** START **

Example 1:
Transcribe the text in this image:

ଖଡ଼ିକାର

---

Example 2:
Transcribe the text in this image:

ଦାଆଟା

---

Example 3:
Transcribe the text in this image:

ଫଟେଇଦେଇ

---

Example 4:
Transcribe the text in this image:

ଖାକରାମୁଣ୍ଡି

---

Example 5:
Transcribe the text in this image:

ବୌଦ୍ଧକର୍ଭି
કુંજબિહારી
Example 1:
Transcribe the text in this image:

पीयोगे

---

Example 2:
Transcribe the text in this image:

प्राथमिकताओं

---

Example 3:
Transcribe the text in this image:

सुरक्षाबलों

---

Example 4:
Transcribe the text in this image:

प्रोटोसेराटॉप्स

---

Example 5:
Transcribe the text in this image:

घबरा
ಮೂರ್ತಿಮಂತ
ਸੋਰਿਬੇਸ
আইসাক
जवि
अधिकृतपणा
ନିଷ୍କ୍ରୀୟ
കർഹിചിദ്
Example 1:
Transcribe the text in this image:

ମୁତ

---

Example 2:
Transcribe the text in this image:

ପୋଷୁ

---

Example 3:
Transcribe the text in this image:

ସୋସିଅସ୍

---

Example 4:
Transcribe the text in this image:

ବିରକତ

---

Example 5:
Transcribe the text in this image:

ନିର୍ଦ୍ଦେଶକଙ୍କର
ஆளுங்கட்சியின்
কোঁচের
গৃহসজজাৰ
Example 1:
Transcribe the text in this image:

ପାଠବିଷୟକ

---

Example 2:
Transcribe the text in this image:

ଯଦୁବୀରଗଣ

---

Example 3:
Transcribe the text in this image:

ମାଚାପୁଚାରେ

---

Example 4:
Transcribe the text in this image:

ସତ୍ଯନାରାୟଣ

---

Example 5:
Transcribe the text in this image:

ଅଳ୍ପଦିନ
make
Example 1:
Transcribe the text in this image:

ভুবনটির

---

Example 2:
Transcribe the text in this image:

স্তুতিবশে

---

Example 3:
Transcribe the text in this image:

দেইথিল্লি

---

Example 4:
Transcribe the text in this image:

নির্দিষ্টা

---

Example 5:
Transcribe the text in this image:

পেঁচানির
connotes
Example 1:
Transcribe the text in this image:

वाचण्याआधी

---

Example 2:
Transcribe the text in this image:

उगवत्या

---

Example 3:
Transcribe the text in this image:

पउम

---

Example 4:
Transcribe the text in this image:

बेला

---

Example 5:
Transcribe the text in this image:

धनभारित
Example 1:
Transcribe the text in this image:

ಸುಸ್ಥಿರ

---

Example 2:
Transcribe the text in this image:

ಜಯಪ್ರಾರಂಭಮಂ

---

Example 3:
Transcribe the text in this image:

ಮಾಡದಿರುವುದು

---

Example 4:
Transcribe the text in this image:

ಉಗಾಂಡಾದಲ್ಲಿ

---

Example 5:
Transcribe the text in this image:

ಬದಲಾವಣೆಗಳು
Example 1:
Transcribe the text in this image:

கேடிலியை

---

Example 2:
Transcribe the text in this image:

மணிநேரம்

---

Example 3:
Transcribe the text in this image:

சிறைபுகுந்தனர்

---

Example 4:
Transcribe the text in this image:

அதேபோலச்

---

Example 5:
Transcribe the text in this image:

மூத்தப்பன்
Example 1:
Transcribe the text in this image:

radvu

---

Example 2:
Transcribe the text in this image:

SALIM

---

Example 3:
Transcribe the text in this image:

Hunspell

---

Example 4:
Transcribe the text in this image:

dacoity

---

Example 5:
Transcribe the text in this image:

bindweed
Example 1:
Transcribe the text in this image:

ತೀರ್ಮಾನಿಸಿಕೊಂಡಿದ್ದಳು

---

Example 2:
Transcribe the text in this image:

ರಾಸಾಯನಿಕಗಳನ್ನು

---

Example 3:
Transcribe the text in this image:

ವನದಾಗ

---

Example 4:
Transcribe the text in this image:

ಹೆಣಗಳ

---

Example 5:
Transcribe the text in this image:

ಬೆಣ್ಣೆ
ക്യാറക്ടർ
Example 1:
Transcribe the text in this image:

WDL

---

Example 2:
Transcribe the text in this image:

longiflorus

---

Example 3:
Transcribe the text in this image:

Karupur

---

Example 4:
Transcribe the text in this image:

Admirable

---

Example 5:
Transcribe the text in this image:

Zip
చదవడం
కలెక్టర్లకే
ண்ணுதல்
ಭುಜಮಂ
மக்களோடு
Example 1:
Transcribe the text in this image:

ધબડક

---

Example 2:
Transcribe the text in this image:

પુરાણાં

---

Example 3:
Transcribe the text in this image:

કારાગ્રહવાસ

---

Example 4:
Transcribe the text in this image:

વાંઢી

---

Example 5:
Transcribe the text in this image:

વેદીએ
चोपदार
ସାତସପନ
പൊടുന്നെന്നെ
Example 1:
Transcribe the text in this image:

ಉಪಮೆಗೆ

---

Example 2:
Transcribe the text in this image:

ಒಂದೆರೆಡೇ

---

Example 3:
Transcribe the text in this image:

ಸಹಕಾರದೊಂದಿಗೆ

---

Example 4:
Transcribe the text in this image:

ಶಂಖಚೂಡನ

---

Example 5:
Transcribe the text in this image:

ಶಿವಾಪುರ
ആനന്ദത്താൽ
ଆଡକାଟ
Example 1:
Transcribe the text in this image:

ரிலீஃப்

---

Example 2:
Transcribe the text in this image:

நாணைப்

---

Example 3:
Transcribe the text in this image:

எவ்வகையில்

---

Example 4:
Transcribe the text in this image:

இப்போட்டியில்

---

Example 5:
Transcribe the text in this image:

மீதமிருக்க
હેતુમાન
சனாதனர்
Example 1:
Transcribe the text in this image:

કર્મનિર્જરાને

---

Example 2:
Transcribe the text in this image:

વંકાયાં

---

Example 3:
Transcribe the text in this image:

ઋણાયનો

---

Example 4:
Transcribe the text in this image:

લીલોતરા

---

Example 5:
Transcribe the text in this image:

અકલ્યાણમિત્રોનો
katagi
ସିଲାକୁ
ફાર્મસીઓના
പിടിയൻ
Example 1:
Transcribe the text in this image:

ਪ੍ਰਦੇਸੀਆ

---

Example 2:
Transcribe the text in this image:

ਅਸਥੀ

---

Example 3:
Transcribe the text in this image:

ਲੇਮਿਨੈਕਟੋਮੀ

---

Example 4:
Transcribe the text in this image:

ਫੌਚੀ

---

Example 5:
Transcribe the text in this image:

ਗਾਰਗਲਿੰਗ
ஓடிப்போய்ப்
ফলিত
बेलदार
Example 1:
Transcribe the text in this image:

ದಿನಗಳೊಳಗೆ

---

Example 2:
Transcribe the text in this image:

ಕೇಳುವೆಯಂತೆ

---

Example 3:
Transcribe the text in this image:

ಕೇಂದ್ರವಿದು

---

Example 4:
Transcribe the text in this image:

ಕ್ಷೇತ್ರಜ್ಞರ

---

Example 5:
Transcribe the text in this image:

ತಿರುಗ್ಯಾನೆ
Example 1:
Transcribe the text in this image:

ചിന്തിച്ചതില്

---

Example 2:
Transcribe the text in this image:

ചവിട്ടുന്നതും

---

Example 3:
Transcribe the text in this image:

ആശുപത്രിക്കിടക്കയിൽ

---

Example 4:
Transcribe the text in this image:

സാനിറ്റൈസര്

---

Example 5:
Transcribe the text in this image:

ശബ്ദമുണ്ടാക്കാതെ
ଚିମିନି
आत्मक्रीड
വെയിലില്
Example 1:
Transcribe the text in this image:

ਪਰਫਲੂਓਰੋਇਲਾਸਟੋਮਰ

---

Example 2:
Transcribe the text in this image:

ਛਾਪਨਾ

** END **

*Work to be completed:* Retype every row above, keeping each one character for character the same.

*Answer to this exercise:*
Example 1:
Transcribe the text in this image:

ଖଡ଼ିକାର

---

Example 2:
Transcribe the text in this image:

ଦାଆଟା

---

Example 3:
Transcribe the text in this image:

ଫଟେଇଦେଇ

---

Example 4:
Transcribe the text in this image:

ଖାକରାମୁଣ୍ଡି

---

Example 5:
Transcribe the text in this image:

ବୌଦ୍ଧକର୍ଭି
કુંજબિહારી
Example 1:
Transcribe the text in this image:

पीयोगे

---

Example 2:
Transcribe the text in this image:

प्राथमिकताओं

---

Example 3:
Transcribe the text in this image:

सुरक्षाबलों

---

Example 4:
Transcribe the text in this image:

प्रोटोसेराटॉप्स

---

Example 5:
Transcribe the text in this image:

घबरा
ಮೂರ್ತಿಮಂತ
ਸੋਰਿਬੇਸ
আইসাক
जवि
अधिकृतपणा
ନିଷ୍କ୍ରୀୟ
കർഹിചിദ്
Example 1:
Transcribe the text in this image:

ମୁତ

---

Example 2:
Transcribe the text in this image:

ପୋଷୁ

---

Example 3:
Transcribe the text in this image:

ସୋସିଅସ୍

---

Example 4:
Transcribe the text in this image:

ବିରକତ

---

Example 5:
Transcribe the text in this image:

ନିର୍ଦ୍ଦେଶକଙ୍କର
ஆளுங்கட்சியின்
কোঁচের
গৃহসজজাৰ
Example 1:
Transcribe the text in this image:

ପାଠବିଷୟକ

---

Example 2:
Transcribe the text in this image:

ଯଦୁବୀରଗଣ

---

Example 3:
Transcribe the text in this image:

ମାଚାପୁଚାରେ

---

Example 4:
Transcribe the text in this image:

ସତ୍ଯନାରାୟଣ

---

Example 5:
Transcribe the text in this image:

ଅଳ୍ପଦିନ
make
Example 1:
Transcribe the text in this image:

ভুবনটির

---

Example 2:
Transcribe the text in this image:

স্তুতিবশে

---

Example 3:
Transcribe the text in this image:

দেইথিল্লি

---

Example 4:
Transcribe the text in this image:

নির্দিষ্টা

---

Example 5:
Transcribe the text in this image:

পেঁচানির
connotes
Example 1:
Transcribe the text in this image:

वाचण्याआधी

---

Example 2:
Transcribe the text in this image:

उगवत्या

---

Example 3:
Transcribe the text in this image:

पउम

---

Example 4:
Transcribe the text in this image:

बेला

---

Example 5:
Transcribe the text in this image:

धनभारित
Example 1:
Transcribe the text in this image:

ಸುಸ್ಥಿರ

---

Example 2:
Transcribe the text in this image:

ಜಯಪ್ರಾರಂಭಮಂ

---

Example 3:
Transcribe the text in this image:

ಮಾಡದಿರುವುದು

---

Example 4:
Transcribe the text in this image:

ಉಗಾಂಡಾದಲ್ಲಿ

---

Example 5:
Transcribe the text in this image:

ಬದಲಾವಣೆಗಳು
Example 1:
Transcribe the text in this image:

கேடிலியை

---

Example 2:
Transcribe the text in this image:

மணிநேரம்

---

Example 3:
Transcribe the text in this image:

சிறைபுகுந்தனர்

---

Example 4:
Transcribe the text in this image:

அதேபோலச்

---

Example 5:
Transcribe the text in this image:

மூத்தப்பன்
Example 1:
Transcribe the text in this image:

radvu

---

Example 2:
Transcribe the text in this image:

SALIM

---

Example 3:
Transcribe the text in this image:

Hunspell

---

Example 4:
Transcribe the text in this image:

dacoity

---

Example 5:
Transcribe the text in this image:

bindweed
Example 1:
Transcribe the text in this image:

ತೀರ್ಮಾನಿಸಿಕೊಂಡಿದ್ದಳು

---

Example 2:
Transcribe the text in this image:

ರಾಸಾಯನಿಕಗಳನ್ನು

---

Example 3:
Transcribe the text in this image:

ವನದಾಗ

---

Example 4:
Transcribe the text in this image:

ಹೆಣಗಳ

---

Example 5:
Transcribe the text in this image:

ಬೆಣ್ಣೆ
ക്യാറക്ടർ
Example 1:
Transcribe the text in this image:

WDL

---

Example 2:
Transcribe the text in this image:

longiflorus

---

Example 3:
Transcribe the text in this image:

Karupur

---

Example 4:
Transcribe the text in this image:

Admirable

---

Example 5:
Transcribe the text in this image:

Zip
చదవడం
కలెక్టర్లకే
ண்ணுதல்
ಭುಜಮಂ
மக்களோடு
Example 1:
Transcribe the text in this image:

ધબડક

---

Example 2:
Transcribe the text in this image:

પુરાણાં

---

Example 3:
Transcribe the text in this image:

કારાગ્રહવાસ

---

Example 4:
Transcribe the text in this image:

વાંઢી

---

Example 5:
Transcribe the text in this image:

વેદીએ
चोपदार
ସାତସପନ
പൊടുന്നെന്നെ
Example 1:
Transcribe the text in this image:

ಉಪಮೆಗೆ

---

Example 2:
Transcribe the text in this image:

ಒಂದೆರೆಡೇ

---

Example 3:
Transcribe the text in this image:

ಸಹಕಾರದೊಂದಿಗೆ

---

Example 4:
Transcribe the text in this image:

ಶಂಖಚೂಡನ

---

Example 5:
Transcribe the text in this image:

ಶಿವಾಪುರ
ആനന്ദത്താൽ
ଆଡକାଟ
Example 1:
Transcribe the text in this image:

ரிலீஃப்

---

Example 2:
Transcribe the text in this image:

நாணைப்

---

Example 3:
Transcribe the text in this image:

எவ்வகையில்

---

Example 4:
Transcribe the text in this image:

இப்போட்டியில்

---

Example 5:
Transcribe the text in this image:

மீதமிருக்க
હેતુમાન
சனாதனர்
Example 1:
Transcribe the text in this image:

કર્મનિર્જરાને

---

Example 2:
Transcribe the text in this image:

વંકાયાં

---

Example 3:
Transcribe the text in this image:

ઋણાયનો

---

Example 4:
Transcribe the text in this image:

લીલોતરા

---

Example 5:
Transcribe the text in this image:

અકલ્યાણમિત્રોનો
katagi
ସିଲାକୁ
ફાર્મસીઓના
പിടിയൻ
Example 1:
Transcribe the text in this image:

ਪ੍ਰਦੇਸੀਆ

---

Example 2:
Transcribe the text in this image:

ਅਸਥੀ

---

Example 3:
Transcribe the text in this image:

ਲੇਮਿਨੈਕਟੋਮੀ

---

Example 4:
Transcribe the text in this image:

ਫੌਚੀ

---

Example 5:
Transcribe the text in this image:

ਗਾਰਗਲਿੰਗ
ஓடிப்போய்ப்
ফলিত
बेलदार
Example 1:
Transcribe the text in this image:

ದಿನಗಳೊಳಗೆ

---

Example 2:
Transcribe the text in this image:

ಕೇಳುವೆಯಂತೆ

---

Example 3:
Transcribe the text in this image:

ಕೇಂದ್ರವಿದು

---

Example 4:
Transcribe the text in this image:

ಕ್ಷೇತ್ರಜ್ಞರ

---

Example 5:
Transcribe the text in this image:

ತಿರುಗ್ಯಾನೆ
Example 1:
Transcribe the text in this image:

ചിന്തിച്ചതില്

---

Example 2:
Transcribe the text in this image:

ചവിട്ടുന്നതും

---

Example 3:
Transcribe the text in this image:

ആശുപത്രിക്കിടക്കയിൽ

---

Example 4:
Transcribe the text in this image:

സാനിറ്റൈസര്

---

Example 5:
Transcribe the text in this image:

ശബ്ദമുണ്ടാക്കാതെ
ଚିମିନି
आत्मक्रीड
വെയിലില്
Example 1:
Transcribe the text in this image:

ਪਰਫਲੂਓਰੋਇਲਾਸਟੋਮਰ

---

Example 2:
Transcribe the text in this image:

ਛਾਪਨਾ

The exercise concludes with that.